With a shared database, you can run multiple registry instances behind a load balancer. Agent heartbeats go to any instance; all instances see the same task queue. The signaling peer map would still need coordination (via Redis pub/sub or a shared WebSocket state layer), but the registry API would scale horizontally.


Exercises

Exercise 1: Recovery Analysis

The registry process is killed with kill -9 (SIGKILL, no clean shutdown). Ten seconds later, it is restarted.

  1. List every category of state that was lost.
  2. For each category, state whether it recovers automatically, and if so, how long until full recovery.
  3. A task was in assigned state when the registry died. The assigned agent completes the work 5 seconds after the restart. What happens when it tries to POST the result back?

Exercise 2: PostgreSQL Migration for Tasks

Design a PostgreSQL schema for the task queue (and only the task queue). Consider:

  1. What table(s) do you need? What columns and types?
  2. Write the SQL query that replaces get_pending_for_agent — it must atomically find pending tasks matching an agent’s skills and update their state to assigned.
  3. How do you handle task expiration? Do you keep expire_tasks_loop or use a database-level mechanism?
  4. What happens to the DashMap<String, Task> in HubState? Does it stay as a cache, or is it removed entirely?

Exercise 3: Timing Analysis

An agent crashes at T=0 and never sends another heartbeat.

  1. The health_check_loop runs every 15 seconds with tokio::time::sleep(Duration::from_secs(15)). What is the worst-case time for the agent to appear as “stale” (health check must observe age > 90.0)? Show your reasoning.
  2. What is the worst-case time to appear as “offline” (age > 270.0)?
  3. Now consider: the agent sent its last heartbeat at T=-1s (one second before crashing). Does this change your answer?

Hint: the worst case depends on when the last heartbeat was sent relative to the crash AND when the next health check scan runs.

Exercise 4: Horizontal Scaling

You need to run two registry instances behind a load balancer.

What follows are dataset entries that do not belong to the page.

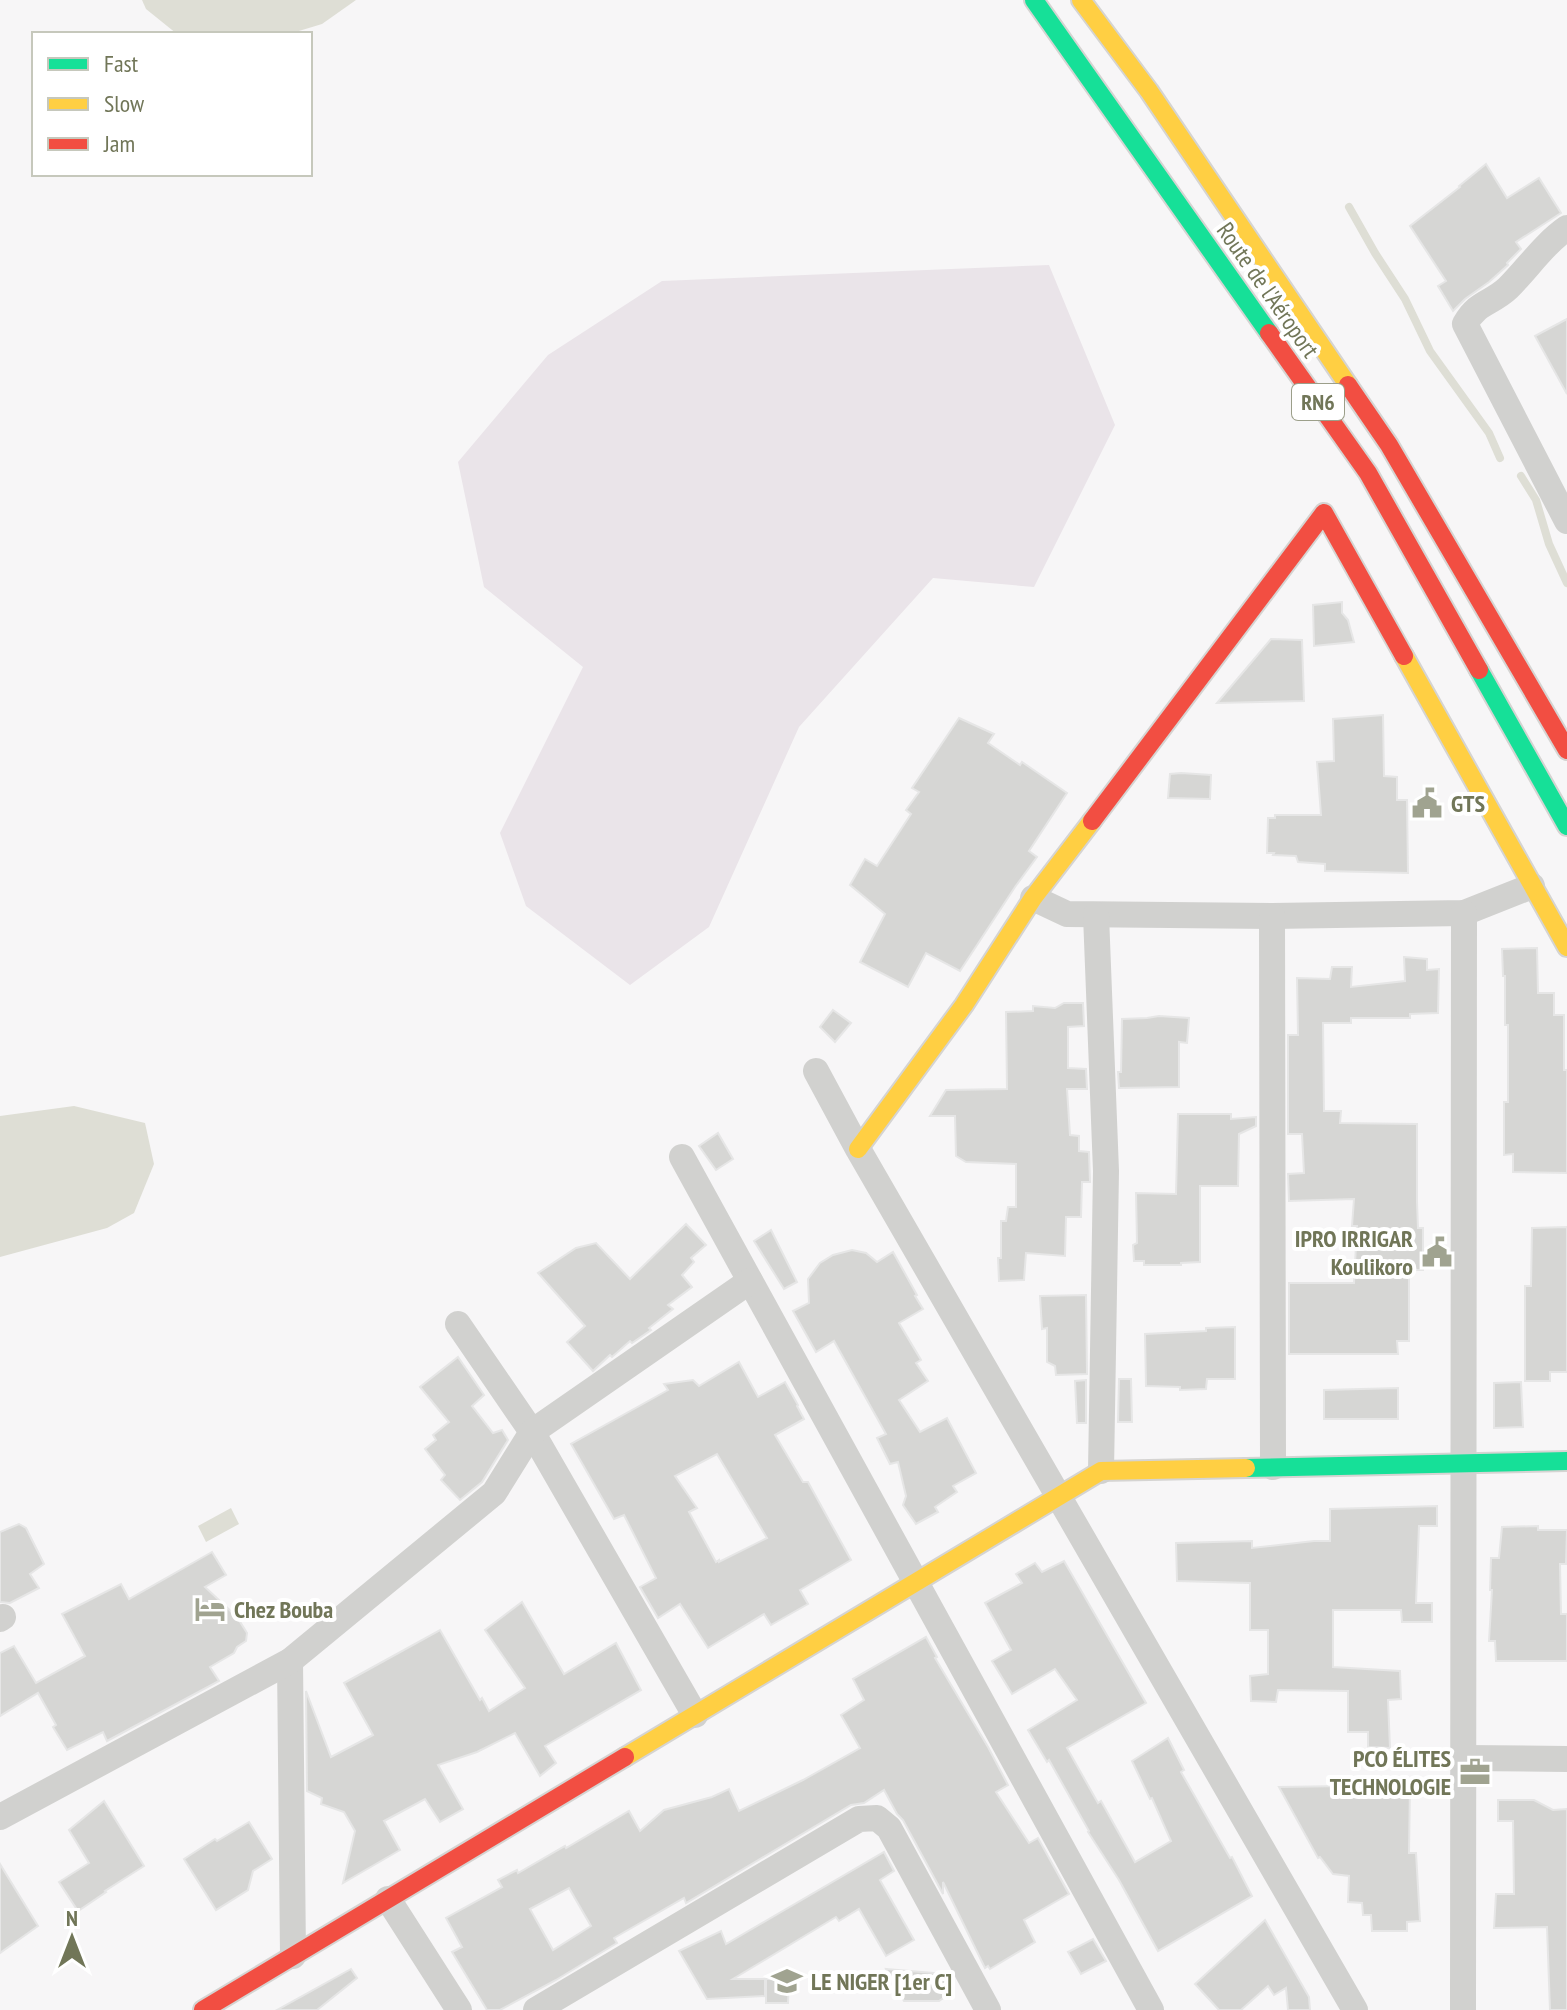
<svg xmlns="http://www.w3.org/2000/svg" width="1567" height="2010" font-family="'PT Sans Narrow',sans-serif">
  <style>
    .green { fill: #eae4e9 }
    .water { fill: #deded5 }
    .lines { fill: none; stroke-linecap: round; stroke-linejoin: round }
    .stream { stroke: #deded5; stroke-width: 8 }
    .building { fill: #d6d6d4; stroke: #e6e6e6; stroke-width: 2; fill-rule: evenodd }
    .fast-casing { stroke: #d5d4d2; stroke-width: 22 }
    .slow-casing { stroke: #d5d4d2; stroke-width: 22 }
    .jam-casing { stroke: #d5d4d2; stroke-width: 22 }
    .street { stroke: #d1d1cf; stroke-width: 26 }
    .fast { stroke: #16e098; stroke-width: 18 }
    .slow { stroke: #ffcf43; stroke-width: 18 }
    .jam { stroke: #f24e42; stroke-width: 18 }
    .labels { text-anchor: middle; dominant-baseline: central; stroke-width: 8; stroke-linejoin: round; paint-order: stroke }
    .shield { fill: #fff; stroke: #9c9f8a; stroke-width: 2 }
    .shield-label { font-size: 22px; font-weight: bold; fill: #717658 }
    .street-label { font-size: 24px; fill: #717658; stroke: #fff }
    .poi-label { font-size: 24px; font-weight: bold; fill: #717658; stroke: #fff; text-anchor: start }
  </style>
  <rect width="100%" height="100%" fill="#f7f6f7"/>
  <polygon class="green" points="1049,265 1115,425 1034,587 933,578 799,727 709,927 630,985 526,906 500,833 583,667 484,587 458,462 548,355 662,281"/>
  <g class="water">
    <polygon points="142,0 356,0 322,24 289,34 177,34 146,9"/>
    <polygon points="74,1106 145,1123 154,1164 134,1213 107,1228 0,1257 0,1116"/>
    <polygon points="231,1508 239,1524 206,1542 198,1526"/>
  </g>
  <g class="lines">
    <g class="stream">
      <polyline points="1349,207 1375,253 1405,299 1430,351 1489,433 1500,458"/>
      <polyline points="1521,476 1536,500 1549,544 1567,583"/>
    </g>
  </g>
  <g class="building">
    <polygon points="1486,164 1507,198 1539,178 1561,213 1516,242 1521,249 1507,263 1508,265 1489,282 1465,299 1453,311 1438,286 1446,281 1410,226 1460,187 1459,186"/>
    <polygon points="1567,319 1567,394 1535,336"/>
    <polygon points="1342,602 1342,613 1348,620 1354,642 1314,646 1313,605"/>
    <polygon points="1271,639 1302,640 1304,701 1217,703"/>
    <polygon points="1383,715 1384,776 1397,777 1397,800 1407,800 1408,873 1325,871 1325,864 1298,862 1296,856 1273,855 1274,853 1267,853 1268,818 1275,818 1275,815 1321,815 1317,762 1334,761 1333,719"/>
    <polygon points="959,718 994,734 988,743 1020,765 1022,762 1067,793 1029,851 1037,857 1015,887 960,971 926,953 908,987 860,962 885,914 850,885 865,859 877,866 911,814 906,810 919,792 912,788"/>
    <polygon points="1181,773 1211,775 1210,799 1168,798 1170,774"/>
    <polygon points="1537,948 1538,993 1554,993 1554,1015 1564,1015 1564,1070 1567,1070 1567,1173 1513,1172 1513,1154 1504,1155 1504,1102 1508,1102 1508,1025 1505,1025 1505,976 1503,976 1502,949"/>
    <polygon points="1404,957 1427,959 1427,970 1439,969 1438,1013 1410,1014 1410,1018 1351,1018 1351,1023 1323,1023 1324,1111 1341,1111 1340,1123 1417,1124 1417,1202 1418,1228 1423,1228 1423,1270 1409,1270 1409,1341 1397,1341 1398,1354 1289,1354 1289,1283 1354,1283 1357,1226 1352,1226 1354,1199 1289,1201 1288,1174 1304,1173 1302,1134 1288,1134 1288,1035 1298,1035 1297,978 1330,979 1332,967 1352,967 1351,987 1405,981"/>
    <polygon points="1064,1003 1083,1003 1084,1026 1068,1027 1068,1068 1086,1069 1087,1089 1067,1089 1070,1135 1079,1136 1079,1151 1089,1152 1090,1182 1082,1182 1081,1217 1066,1217 1065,1256 1026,1253 1024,1280 999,1281 998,1258 1001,1258 1001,1221 1006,1221 1008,1207 1016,1207 1016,1164 966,1162 956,1156 955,1116 930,1116 946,1090 1007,1089 1006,1012 1033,1011 1033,1006 1055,1008"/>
    <polygon points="833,1010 851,1023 835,1042 820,1027"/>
    <polygon points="1159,1016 1189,1018 1187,1043 1179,1042 1179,1087 1119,1088 1118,1072 1121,1072 1122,1019 1147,1018"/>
    <polygon points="1178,1114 1231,1114 1231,1119 1256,1117 1256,1126 1239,1134 1238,1186 1200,1186 1200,1262 1181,1263 1181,1265 1144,1265 1144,1261 1134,1261 1133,1245 1137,1243 1136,1193 1176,1194"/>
    <polygon points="718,1133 733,1159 716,1170 699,1146"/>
    <polygon points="686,1224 706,1245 691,1258 694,1262 682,1275 692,1287 668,1305 673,1309 649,1328 651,1330 632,1343 630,1341 612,1357 610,1355 593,1371 567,1342 585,1326 538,1273 576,1248 596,1243 630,1279"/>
    <polygon points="1567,1227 1567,1372 1550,1372 1550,1381 1525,1381 1525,1286 1531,1286 1532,1228"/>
    <polygon points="771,1230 797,1282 784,1289 754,1241"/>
    <polygon points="852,1250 866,1253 877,1262 893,1252 917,1295 915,1296 923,1309 899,1323 921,1360 916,1363 928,1381 899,1400 920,1432 947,1418 976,1473 953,1486 957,1492 935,1507 938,1512 916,1524 903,1505 906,1496 898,1462 890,1464 877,1438 886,1434 834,1341 816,1352 793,1311 809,1303 808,1279 820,1263 833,1255"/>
    <polygon points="1086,1295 1087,1374 1056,1375 1055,1366 1047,1362 1047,1328 1042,1329 1040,1296"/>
    <polygon points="1235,1327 1235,1379 1207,1379 1206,1389 1180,1390 1180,1387 1146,1386 1145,1334 1206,1331 1206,1328"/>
    <polygon points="458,1357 484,1395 472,1406 493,1433 502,1430 508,1440 482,1482 460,1500 441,1480 445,1475 425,1449 436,1440 433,1435 449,1422 420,1387"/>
    <path d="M739 1362 758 1397 785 1382 798 1405 797 1406 804 1419 775 1435 803 1482H808L851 1560 800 1590 808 1604 771 1625 764 1614 708 1648 680 1604 658 1618 640 1587 656 1578 624 1515 614 1519 571 1444 668 1390 664 1384 693 1380 699 1386ZM717 1454 767 1538 719 1562V1560L716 1562 689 1512 697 1508 675 1476Z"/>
    <polygon points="1119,1379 1131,1379 1132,1422 1118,1422"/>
    <polygon points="1086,1380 1086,1423 1077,1423 1075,1381"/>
    <polygon points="1521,1382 1523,1427 1494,1428 1494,1383"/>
    <polygon points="1398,1388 1398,1419 1324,1419 1324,1390"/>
    <polygon points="1437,1506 1437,1526 1419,1526 1416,1603 1432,1603 1432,1622 1402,1622 1401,1610 1333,1610 1333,1667 1400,1671 1401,1699 1388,1700 1390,1748 1368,1747 1368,1732 1348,1732 1348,1691 1278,1690 1276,1702 1251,1701 1250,1676 1268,1674 1268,1630 1250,1630 1250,1583 1177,1581 1176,1543 1252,1541 1252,1548 1314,1541 1330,1541 1330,1509"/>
    <polygon points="19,1524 26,1528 44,1564 30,1574 39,1588 10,1603 0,1602 0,1532"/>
    <polygon points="1538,1526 1538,1530 1567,1530 1566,1564 1560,1564 1561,1614 1567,1614 1567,1661 1496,1661 1495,1641 1489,1641 1492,1590 1490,1590 1491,1558 1499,1558 1502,1527"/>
    <polygon points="212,1552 226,1575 205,1587 237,1617 247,1633 246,1641 237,1647 234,1653 210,1667 219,1681 107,1741 103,1732 67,1750 53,1727 56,1725 38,1693 0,1716 0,1653 14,1646 36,1683 85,1656 62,1614 121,1584 129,1599"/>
    <polygon points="1064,1561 1146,1703 1067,1748 1098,1803 1101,1801 1135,1862 1171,1841 1152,1798 1150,1799 1132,1761 1168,1738 1184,1770 1181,1772 1230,1858 1232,1857 1252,1896 1158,1951 1119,1880 1088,1832 1089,1831 1049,1760 1047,1762 1028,1730 1077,1700 1055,1669 1012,1694 992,1661 1011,1650 985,1603 1022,1583 1016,1574 1035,1563 1042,1572"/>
    <polygon points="522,1602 564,1674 616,1643 641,1690 545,1746 556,1763 540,1776 515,1733 477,1752 438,1765 463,1809 440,1822 425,1799 384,1821 400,1850 343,1883 355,1831 344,1812 321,1804 322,1798 307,1791 306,1691 331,1757 373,1735 344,1683 440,1630 480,1700 482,1698 489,1711 525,1688 485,1630"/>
    <path d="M926 1637 937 1657 935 1658 988 1747 1008 1785 996 1792 1029 1843 1038 1838 1069 1894 1024 1920 1035 1942 990 1969 988 1966 985 1968 943 1882V1894L903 1820 897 1814 884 1790 864 1803 851 1805 686 1903 684 1898 614 1938 617 1943 556 1980 500 2010H487L452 1952 462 1947 446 1918 502 1887 498 1880 517 1870 518 1873 565 1846 566 1848 629 1811 640 1831 664 1810 712 1797 729 1789 739 1811 803 1780 860 1748 841 1715 864 1700 853 1679ZM569 1888 591 1926 553 1950 530 1909Z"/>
    <polygon points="1410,1785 1409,1853 1416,1853 1420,1921 1407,1922 1407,1931 1372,1931 1371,1915 1363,1915 1362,1903 1348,1902 1349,1876 1333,1874 1320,1857 1318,1858 1279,1787"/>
    <polygon points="1498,1800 1534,1800 1553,1810 1567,1809 1567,2010 1550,2010 1547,1927 1494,1928 1496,1894 1514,1894 1513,1821 1498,1821"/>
    <polygon points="104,1801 144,1866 105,1891 106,1892 78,1911 59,1882 89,1863 69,1830"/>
    <polygon points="249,1822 272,1859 253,1871 248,1890 216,1910 184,1859 215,1839 217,1841"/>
    <polygon points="884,1852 894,1871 880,1880 914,1940 886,1956 859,1909 839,1921 836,1917 733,1979 765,1979 765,1996 707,1999 679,1951 721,1931 726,1944"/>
    <polygon points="0,1864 38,1926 0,1953"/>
    <polygon points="1265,1920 1309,1997 1310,2010 1288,2010 1286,1988 1274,1995 1268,1986 1241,2010 1219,2010 1195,1984"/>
    <polygon points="1093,1939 1106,1961 1081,1974 1068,1952"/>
    <polygon points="351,1969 357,1978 317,2010 277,2010"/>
    <polygon points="886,1969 945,1974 946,1996 939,2001 904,2001"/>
    <polygon points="766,1979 789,1979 788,2003 766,2003"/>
  </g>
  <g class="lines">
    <g class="fast-casing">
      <g id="fast">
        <polyline points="1034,0 1269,333"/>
        <polyline points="1479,670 1567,826"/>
        <polyline points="1246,1468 1567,1461"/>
      </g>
    </g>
    <g class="slow-casing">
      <g id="slow">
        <polyline points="1081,0 1149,91 1348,385"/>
        <polyline points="1404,656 1567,947"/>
        <polyline points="858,1149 964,1005 1033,898 1092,821"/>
        <polyline points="625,1757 1101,1471 1246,1468"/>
      </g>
    </g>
    <g class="jam-casing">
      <g id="jam">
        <polyline points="1269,333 1368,473 1479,670"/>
        <polyline points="1348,385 1389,445 1567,750"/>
        <polyline points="1092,821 1324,513 1404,656"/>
        <polyline points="203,2010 625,1757"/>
      </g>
    </g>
    <g class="street">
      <path d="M1567 228C1544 244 1528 268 1508 288 1491 304 1478 301 1465 324L1567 521"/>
      <polyline points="1033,898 1067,914 1272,916 1464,913 1532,886"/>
      <polyline points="1096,915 1106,1171 1101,1471"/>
      <polyline points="1272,916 1273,1467"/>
      <polyline points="816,1071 858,1149 1355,2010"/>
      <polyline points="682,1157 1151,2010"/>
      <polyline points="458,1324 532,1432 695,1715"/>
      <polyline points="0,1619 3,1617"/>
      <polyline points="290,1661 293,1956"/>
      <polyline points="1463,1758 1567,1759"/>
      <polyline points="0,1817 290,1661 494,1493 532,1432 750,1281"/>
      <polyline points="388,1899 459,2010"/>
      <polyline points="536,2010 859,1819 877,1818 889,1828 988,2010"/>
      <polyline points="1463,2010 1464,913"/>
    </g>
    <use href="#fast" class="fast"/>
    <use href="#slow" class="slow"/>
    <use href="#jam" class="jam"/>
  </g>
  <defs>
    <g id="civic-bare" transform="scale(2.4)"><path d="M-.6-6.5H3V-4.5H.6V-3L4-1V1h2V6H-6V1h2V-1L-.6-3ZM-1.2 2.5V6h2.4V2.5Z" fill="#a0a390" stroke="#fff" stroke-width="2.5" paint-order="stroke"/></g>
    <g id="hotel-bare" transform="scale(2.4)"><path d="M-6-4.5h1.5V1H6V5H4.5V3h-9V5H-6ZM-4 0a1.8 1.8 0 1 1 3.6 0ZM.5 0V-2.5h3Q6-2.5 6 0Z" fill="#a0a390" stroke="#fff" stroke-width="2.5" paint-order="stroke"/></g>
    <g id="office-bare" transform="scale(2.4)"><path d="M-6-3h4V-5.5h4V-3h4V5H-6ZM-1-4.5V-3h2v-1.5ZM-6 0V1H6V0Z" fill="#a0a390" stroke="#fff" stroke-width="2.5" paint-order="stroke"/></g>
    <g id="school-bare" transform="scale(2.4)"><path d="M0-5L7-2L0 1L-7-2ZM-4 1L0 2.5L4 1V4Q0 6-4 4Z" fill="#a0a390" stroke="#fff" stroke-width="2.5" paint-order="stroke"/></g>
  </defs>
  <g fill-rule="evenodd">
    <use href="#civic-bare" x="1427" y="803"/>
    <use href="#civic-bare" x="1437" y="1252"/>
    <use href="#hotel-bare" x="210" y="1609"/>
    <use href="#office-bare" x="1475" y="1772"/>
    <use href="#school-bare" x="787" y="1981"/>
  </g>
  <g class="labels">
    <rect class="shield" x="1292" y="384" width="52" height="36" rx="6"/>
    <g class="shield-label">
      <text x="1318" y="402">RN6</text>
    </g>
    <g class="street-label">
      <text transform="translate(1268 290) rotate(55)">Route de l'Aéroport</text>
    </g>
    <g class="poi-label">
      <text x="1451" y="803">GTS</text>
      <text x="1413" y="1238" text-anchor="end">IPRO IRRIGAR<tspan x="1413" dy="28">Koulikoro</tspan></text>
      <text x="234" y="1609">Chez Bouba</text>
      <text x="1451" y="1758" text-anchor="end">PCO ÉLITES<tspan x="1451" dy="28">TECHNOLOGIE</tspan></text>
      <text x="811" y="1981">LE NIGER [1er C]</text>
    </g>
  </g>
  <rect x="32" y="32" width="280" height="144" fill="#ffffff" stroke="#c6c8bc" stroke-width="2"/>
  <rect x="48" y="58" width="40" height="12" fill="#16e098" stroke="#c6c8bc" stroke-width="2"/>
  <text x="104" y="72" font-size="24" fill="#717658">Fast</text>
  <rect x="48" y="98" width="40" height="12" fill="#ffcf43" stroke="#c6c8bc" stroke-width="2"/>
  <text x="104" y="112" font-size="24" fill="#717658">Slow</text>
  <rect x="48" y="138" width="40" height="12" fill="#f24e42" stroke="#c6c8bc" stroke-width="2"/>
  <text x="104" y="152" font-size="24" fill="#717658">Jam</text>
  <g transform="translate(72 1938)" stroke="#ffffff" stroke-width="6" paint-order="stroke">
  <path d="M0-6L14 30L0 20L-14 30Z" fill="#717658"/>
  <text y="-12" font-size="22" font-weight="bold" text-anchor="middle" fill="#717658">N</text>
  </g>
</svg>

  1. Which DashMaps must be replaced with shared state? For each one, explain why it cannot remain instance-local.
  2. The SignalingState peers map holds mpsc::UnboundedSender<String> — an in-process channel handle. This cannot be stored in a database. How would you coordinate signaling across two instances?
  3. Agent heartbeats are load-balanced randomly between the two instances. How does get_pending_for_agent (which atomically reads AND updates task state) work without double-assignment?
  4. What coordination mechanism would you use for the shared state? Evaluate: shared PostgreSQL, Redis, or a custom protocol between instances.

Summary

The chatixia-mesh registry uses in-memory DashMap instances as its sole state store. This eliminates infrastructure dependencies and delivers nanosecond-scale reads, but it means all state is volatile. The system compensates through two mechanisms:

  1. Heartbeat-driven eventual consistency — agents continuously re-announce themselves, so the registry rebuilds its agent view within 15 seconds of any restart.
  2. Background TTL loops — three tokio::spawn’ed tasks scan their respective DashMaps on fixed intervals, expiring stale entries and transitioning health states.

The state that cannot self-heal (task queue, onboarding entries) is the state that would justify adding a database. ADR-004 documents this as a planned migration path for when the system needs durability or multi-instance scaling. Until then, the simplicity of a single-binary, zero-dependency deployment is the stronger priority.